Within the European Parliament there are 17 permanent Committees dealing with different subject areas. Each Committee has a number of MEPs who are full members, and others who are ’substitute’ members. There are also a number of temporary Committees which are formed as important matters arise – for example, on Echelon or genetic technology.

When a piece of draft legislation is sent to Parliament from the Commission, it is given to the relevant Committee to deal with. The Committee, by co-ordinating the political groups, allocates one of its members as ‘Rapporteur’. The Rapporteur is responsible for writing a Report on the Commission document on behalf of the Committee. A typical report would consist of a number of amendments, or changes to the text, where the Rapporteur thinks that improvements need to be made.

Normally, one or more other Committees produce an Opinion on the original proposal. For example, the Civil Liberties Committee is responsible for producing the Report on the proposal for a Community Immigration Policy. The Employment and Social Affairs Committee has been asked to write an Opinion on the proposal, in which they will ask the former Committee to include certain points in its report which cover the subject from the employment and social angle.

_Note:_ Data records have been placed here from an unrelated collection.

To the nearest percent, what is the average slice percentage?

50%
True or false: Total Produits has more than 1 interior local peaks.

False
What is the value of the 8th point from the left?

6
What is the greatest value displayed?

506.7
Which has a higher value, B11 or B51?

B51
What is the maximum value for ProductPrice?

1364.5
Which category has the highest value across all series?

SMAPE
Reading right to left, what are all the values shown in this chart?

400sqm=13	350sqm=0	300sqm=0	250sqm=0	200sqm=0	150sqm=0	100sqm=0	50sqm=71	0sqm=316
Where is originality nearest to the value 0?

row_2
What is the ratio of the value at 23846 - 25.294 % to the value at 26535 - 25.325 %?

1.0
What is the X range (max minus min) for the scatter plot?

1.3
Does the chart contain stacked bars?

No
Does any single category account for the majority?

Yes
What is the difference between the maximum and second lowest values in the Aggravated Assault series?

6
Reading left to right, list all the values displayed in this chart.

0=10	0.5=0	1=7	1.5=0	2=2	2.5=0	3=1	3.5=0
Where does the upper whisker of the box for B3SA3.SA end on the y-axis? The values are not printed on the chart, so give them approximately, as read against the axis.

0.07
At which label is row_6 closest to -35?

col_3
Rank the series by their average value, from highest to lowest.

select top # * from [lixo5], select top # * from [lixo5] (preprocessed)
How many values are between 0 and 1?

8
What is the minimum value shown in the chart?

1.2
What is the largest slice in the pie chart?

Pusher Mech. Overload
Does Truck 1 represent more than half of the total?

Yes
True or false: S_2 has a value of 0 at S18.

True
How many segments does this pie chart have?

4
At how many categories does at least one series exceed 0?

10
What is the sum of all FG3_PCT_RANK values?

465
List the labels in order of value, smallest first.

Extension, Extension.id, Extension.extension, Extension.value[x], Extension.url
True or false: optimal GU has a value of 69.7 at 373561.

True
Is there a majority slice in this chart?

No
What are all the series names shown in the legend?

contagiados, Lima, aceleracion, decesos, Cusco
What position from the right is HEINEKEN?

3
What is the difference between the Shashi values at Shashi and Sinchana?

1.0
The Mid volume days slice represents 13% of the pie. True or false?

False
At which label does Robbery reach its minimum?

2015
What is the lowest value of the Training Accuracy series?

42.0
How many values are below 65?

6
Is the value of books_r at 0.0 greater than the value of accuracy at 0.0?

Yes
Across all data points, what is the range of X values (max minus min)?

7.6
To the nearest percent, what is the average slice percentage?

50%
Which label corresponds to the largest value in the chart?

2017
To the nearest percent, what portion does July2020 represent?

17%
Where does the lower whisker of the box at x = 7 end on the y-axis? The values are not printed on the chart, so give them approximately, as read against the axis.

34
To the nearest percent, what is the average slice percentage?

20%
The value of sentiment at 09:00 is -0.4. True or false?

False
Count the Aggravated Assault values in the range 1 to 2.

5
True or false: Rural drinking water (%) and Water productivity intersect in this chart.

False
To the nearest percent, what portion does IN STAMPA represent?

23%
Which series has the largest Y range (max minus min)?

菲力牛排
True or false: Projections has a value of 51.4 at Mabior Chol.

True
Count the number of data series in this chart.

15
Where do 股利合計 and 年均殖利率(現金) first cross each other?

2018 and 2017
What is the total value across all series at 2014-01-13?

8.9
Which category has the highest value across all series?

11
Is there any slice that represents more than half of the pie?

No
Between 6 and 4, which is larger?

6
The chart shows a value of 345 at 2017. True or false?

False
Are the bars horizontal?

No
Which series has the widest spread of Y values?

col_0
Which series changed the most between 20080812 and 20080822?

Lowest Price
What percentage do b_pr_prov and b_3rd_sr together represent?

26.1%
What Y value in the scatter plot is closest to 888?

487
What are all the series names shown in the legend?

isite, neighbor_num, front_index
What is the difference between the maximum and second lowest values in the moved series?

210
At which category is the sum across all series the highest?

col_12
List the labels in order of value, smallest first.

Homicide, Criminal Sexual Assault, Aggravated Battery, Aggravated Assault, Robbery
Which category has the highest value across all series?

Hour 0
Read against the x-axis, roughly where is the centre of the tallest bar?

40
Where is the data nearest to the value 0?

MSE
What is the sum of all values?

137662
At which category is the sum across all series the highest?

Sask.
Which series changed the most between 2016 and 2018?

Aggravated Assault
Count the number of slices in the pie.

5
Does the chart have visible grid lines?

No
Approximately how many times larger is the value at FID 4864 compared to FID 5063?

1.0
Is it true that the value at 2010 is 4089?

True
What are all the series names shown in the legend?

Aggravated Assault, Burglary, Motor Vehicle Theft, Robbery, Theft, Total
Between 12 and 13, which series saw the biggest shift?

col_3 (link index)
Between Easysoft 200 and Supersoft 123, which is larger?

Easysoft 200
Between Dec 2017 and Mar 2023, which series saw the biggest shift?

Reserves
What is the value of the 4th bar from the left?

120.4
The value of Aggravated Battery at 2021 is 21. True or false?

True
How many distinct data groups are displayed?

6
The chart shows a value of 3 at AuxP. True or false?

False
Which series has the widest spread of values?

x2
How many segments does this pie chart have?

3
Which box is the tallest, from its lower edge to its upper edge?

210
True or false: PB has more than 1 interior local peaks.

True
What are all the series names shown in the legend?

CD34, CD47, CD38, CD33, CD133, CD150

Once the Rapporteur has produced the report, other Committee members may also submit amendments to the text. The report then goes to vote in the Committee – the Committee votes on whether to accept each submitted amendment into the text, and finally whether to accept the report as a whole. The majority of reports are accepted, and go on to be voted on by the whole Parliament in the plenary session. This is when the whole Parliament meets together to discuss reports, amend them and put them to the vote, thus adopting its position on the matter. Amendments may therefore also be submitted prior to the plenary vote.